We consider semi-infinite Jacobi matrices with discrete spectrum. We prove that a Jacobi operator can be uniquely recovered from one spectrum and subsets of another spectrum and norming constants corresponding to the first spectrum. As a corollary, we obtain semi-infinite Jacobi analog of Marchenko's inverse spectral theorem for Schödinger operators, i.e. a Jacobi operator can be uniquely recovered from the Weyl m-function (or the spectral measure).
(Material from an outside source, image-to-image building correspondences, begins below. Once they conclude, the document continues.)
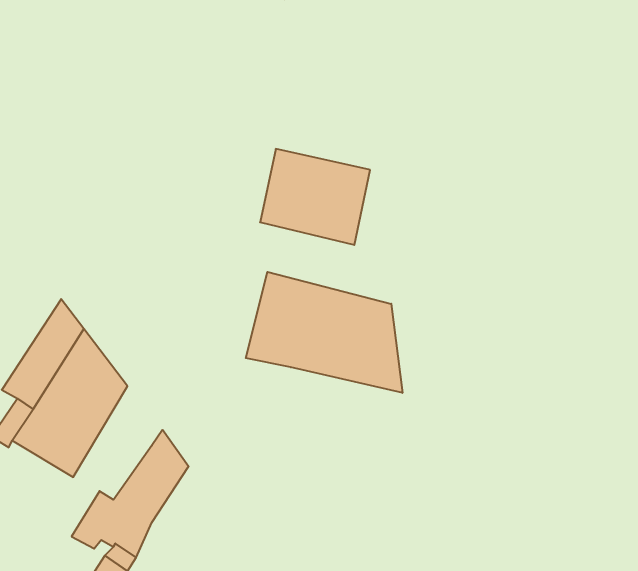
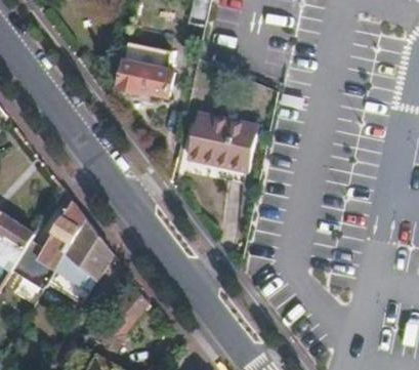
building: none -> [118,43,172,94]
building: [246,272,402,393] -> none

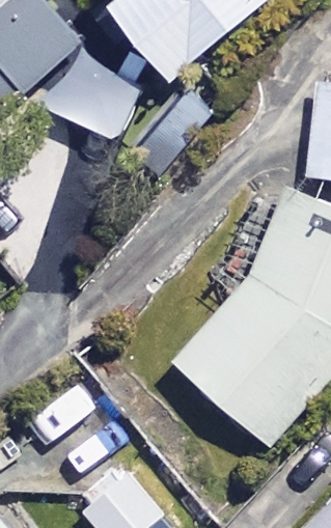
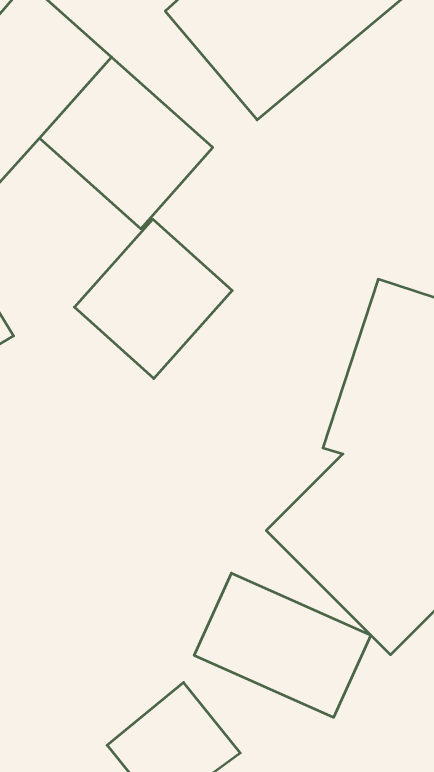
building: none -> [74,219,232,379]
building: none -> [194,573,371,717]

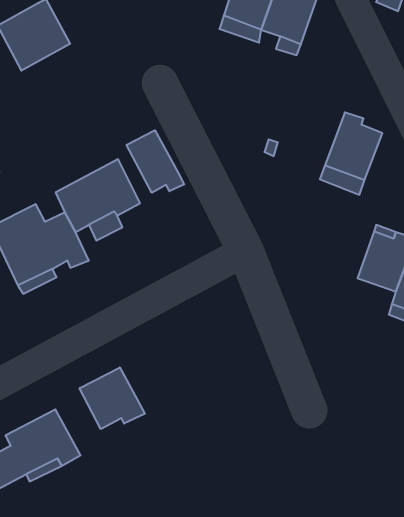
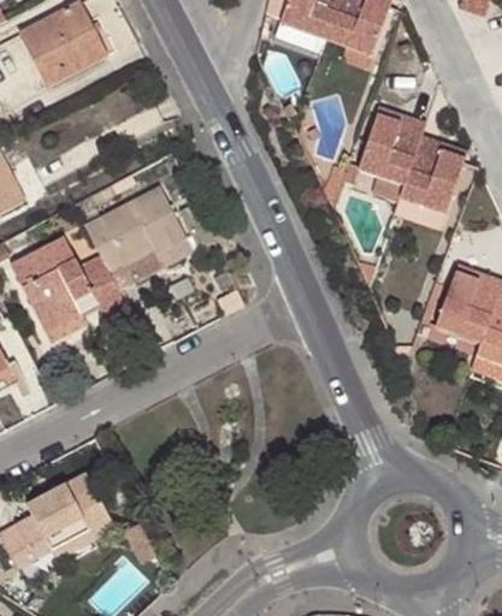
building: none -> [358,113,425,180]
building: [127,130,184,193] -> none
building: [80,367,145,429] -> none

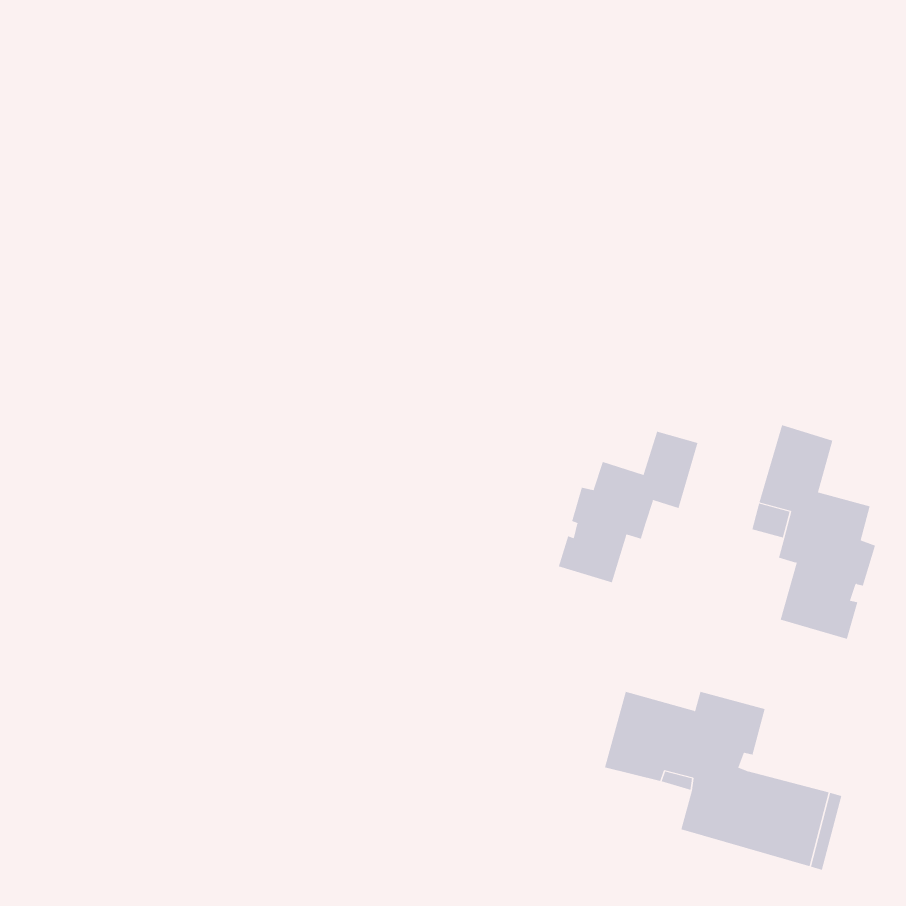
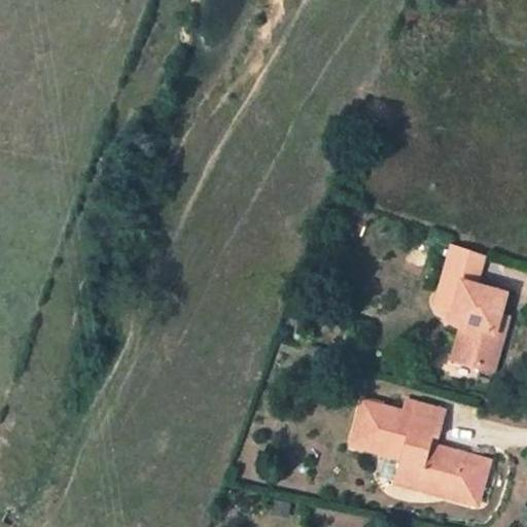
building: [558,431,698,583] -> none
We also solve our Borg–Marchenko-type problem under some conditions on two spectra, when missing part of the second spectrum and known norming constants have different index sets.

抽象的

我们考虑具有离散频谱的半无限Jacobi矩阵。我们证明，可以从一个光谱和另一个光谱的子集以及对应于第一个光谱的范数常数中唯一地恢复Jacobi算子。作为推论，我们为Schödinger算子获得了Marchenko逆谱定理的半无限Jacobi模拟，即，可以从Weyl m函数（或谱测度）唯一地恢复Jacobi算子。当第二个谱图的缺失部分和已知的规范常数具有不同的索引集时，我们还可以在某些条件下在两个谱图上解决Borg–Marchenko型问题。